A desire to protect the health and safety of the unborn baby may be at odds with the ethical obligation to safeguard a woman’s autonomy and right to choose what happens to her own body. In these cases, the Committee says, doctors are obliged to respect the patients decisions without attempt at coercion.
The authors brought up issues of bodily autonomy, gender equality, the power dynamic between doctor and patient, and basic human rights.
Even though the doctor may truly believe what s/he is recommending is best for baby and mother, using coercion, guilt, threat, or force is a discriminatory act and acts as a barrier to care. Essentially, it’s a violation of the Hippocratic Oath, and the authors of the Opinion hope to eradicate the practice from their profession.
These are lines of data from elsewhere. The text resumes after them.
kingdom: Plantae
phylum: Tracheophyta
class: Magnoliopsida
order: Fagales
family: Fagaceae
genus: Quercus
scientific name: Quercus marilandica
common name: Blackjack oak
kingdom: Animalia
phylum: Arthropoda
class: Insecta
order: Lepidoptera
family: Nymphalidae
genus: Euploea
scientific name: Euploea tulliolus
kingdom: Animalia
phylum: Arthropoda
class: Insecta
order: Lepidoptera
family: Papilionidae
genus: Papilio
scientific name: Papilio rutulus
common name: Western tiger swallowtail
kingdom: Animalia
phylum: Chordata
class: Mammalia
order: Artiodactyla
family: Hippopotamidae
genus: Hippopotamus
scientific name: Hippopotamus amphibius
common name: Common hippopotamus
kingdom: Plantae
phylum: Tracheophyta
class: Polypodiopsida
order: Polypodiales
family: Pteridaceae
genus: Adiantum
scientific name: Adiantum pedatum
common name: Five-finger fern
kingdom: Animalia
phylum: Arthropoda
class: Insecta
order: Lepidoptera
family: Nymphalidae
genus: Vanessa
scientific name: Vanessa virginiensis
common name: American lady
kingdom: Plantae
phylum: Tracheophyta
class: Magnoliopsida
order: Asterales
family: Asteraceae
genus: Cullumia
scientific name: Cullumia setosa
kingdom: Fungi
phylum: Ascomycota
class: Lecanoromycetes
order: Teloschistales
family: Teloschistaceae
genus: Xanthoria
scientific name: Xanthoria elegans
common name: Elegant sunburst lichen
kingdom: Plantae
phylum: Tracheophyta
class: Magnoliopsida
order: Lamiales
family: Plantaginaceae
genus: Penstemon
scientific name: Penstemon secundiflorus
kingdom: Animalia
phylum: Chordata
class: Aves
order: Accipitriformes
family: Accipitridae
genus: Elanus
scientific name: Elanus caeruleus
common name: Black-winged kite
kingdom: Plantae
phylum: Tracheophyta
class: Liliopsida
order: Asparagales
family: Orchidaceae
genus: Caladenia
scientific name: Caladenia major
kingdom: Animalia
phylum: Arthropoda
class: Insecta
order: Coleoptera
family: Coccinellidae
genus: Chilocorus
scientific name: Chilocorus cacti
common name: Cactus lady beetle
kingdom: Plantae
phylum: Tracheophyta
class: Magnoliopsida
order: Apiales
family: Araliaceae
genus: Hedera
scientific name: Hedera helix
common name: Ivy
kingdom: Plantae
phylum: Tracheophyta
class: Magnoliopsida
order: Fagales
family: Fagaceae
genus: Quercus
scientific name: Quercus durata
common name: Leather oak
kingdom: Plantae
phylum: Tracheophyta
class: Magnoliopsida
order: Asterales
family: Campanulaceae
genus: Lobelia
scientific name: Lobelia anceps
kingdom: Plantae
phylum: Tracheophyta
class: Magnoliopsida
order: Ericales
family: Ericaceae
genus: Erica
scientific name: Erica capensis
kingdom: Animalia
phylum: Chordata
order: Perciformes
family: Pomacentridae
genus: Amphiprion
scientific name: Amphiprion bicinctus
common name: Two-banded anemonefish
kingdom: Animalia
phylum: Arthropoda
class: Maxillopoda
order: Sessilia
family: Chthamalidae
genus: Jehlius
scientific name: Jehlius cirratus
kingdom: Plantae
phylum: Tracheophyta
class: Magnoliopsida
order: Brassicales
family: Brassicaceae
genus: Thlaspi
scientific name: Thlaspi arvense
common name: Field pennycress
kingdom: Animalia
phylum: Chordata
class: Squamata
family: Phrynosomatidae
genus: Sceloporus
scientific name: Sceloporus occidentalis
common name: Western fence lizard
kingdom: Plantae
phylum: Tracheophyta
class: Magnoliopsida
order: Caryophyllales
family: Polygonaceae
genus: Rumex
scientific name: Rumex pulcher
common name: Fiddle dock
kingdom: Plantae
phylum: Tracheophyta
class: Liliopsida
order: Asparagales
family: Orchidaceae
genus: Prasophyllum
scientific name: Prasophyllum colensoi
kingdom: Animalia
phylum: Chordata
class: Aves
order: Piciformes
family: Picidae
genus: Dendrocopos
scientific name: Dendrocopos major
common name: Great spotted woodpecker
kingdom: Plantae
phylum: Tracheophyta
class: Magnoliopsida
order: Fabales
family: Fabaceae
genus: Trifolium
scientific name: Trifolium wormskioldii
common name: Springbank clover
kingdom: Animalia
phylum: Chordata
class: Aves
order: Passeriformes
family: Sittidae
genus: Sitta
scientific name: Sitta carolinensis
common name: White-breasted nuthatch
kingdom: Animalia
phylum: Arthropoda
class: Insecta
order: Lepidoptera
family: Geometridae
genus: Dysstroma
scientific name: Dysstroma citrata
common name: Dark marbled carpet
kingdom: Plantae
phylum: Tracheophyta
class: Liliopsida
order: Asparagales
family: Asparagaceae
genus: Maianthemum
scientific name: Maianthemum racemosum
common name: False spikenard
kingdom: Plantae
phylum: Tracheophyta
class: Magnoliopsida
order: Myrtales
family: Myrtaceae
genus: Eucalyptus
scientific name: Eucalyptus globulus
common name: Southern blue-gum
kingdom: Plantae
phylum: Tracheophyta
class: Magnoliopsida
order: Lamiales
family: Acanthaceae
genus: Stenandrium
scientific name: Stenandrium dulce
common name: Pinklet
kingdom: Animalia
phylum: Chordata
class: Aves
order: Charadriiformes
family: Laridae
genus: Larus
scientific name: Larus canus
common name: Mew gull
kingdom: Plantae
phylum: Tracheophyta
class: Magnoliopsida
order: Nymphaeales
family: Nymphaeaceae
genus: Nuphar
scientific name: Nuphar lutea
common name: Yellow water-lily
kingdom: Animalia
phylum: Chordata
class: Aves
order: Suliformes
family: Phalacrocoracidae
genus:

The central issue is in the pregnant woman’s authority to make decisions about her care. Being pregnant, they say, does not negate the right a patient has to refuse treatment, even life-or-death treatment. No matter what, the woman should be assured that her decisions will be respected.
Doctors are warned that, because medical knowledge is limited and prognostic certainty even more so, the use of coercion is unacceptable both medically and ethically. A doctor cannot know for certain that the recommendation is absolutely the best course of action–and even if it were so, s/he shouldn’t force it upon you.
Taking into account a woman’s own knowledge, feelings, experience, values, and world-view will help doctors talk to women who are refusing treatment. Doctors are discouraged from calling on the woman’s conscience to convince her to “do the right thing.”
The College opposes the use of legal action to mandate medical treatment.
Included in the new document is a reminder that informed consent, by nature, indicates that refusal must also be an option. Informed refusal is just as valid a choice. This all assumes that true, full information has been given and discussed.
Part of the document is an inset that describes culturally competent care, ways for doctors to connect with and better communicate with their patients. It includes acknowledging medical and personal limitations, asking questions, working together, seeking to understand, establishing trust, suspending judgement, and remembering that the patient has come to you for help. Help the patient, not the problem.
This whole thing gives me the sunshine and rainbows, kittens and flowers feeling. Also a pot of gold.
It’s truly wonderful, and I wish I had met single doctor who I thought behaved this way. Maybe there is hope! This is definitely a step in the right direction.
It is, however, just a statement of opinion, put out by a group of people who represent OB-Gyn doctors in the U.S. It does not mean they will all change how they practice. It does not mean a single one will change.
Even if they do, people are slow to change, and institutions even slower.
They may not behave ethically, but you still have to make the decisions. Take a birth class. Educate yourself with trustworthy material: online, in print, in person. Get a second opinion. Ask more questions. Say no. And don’t feel bad or hesitant to leave a bad situation. The law and their Committee Opinion are on your side.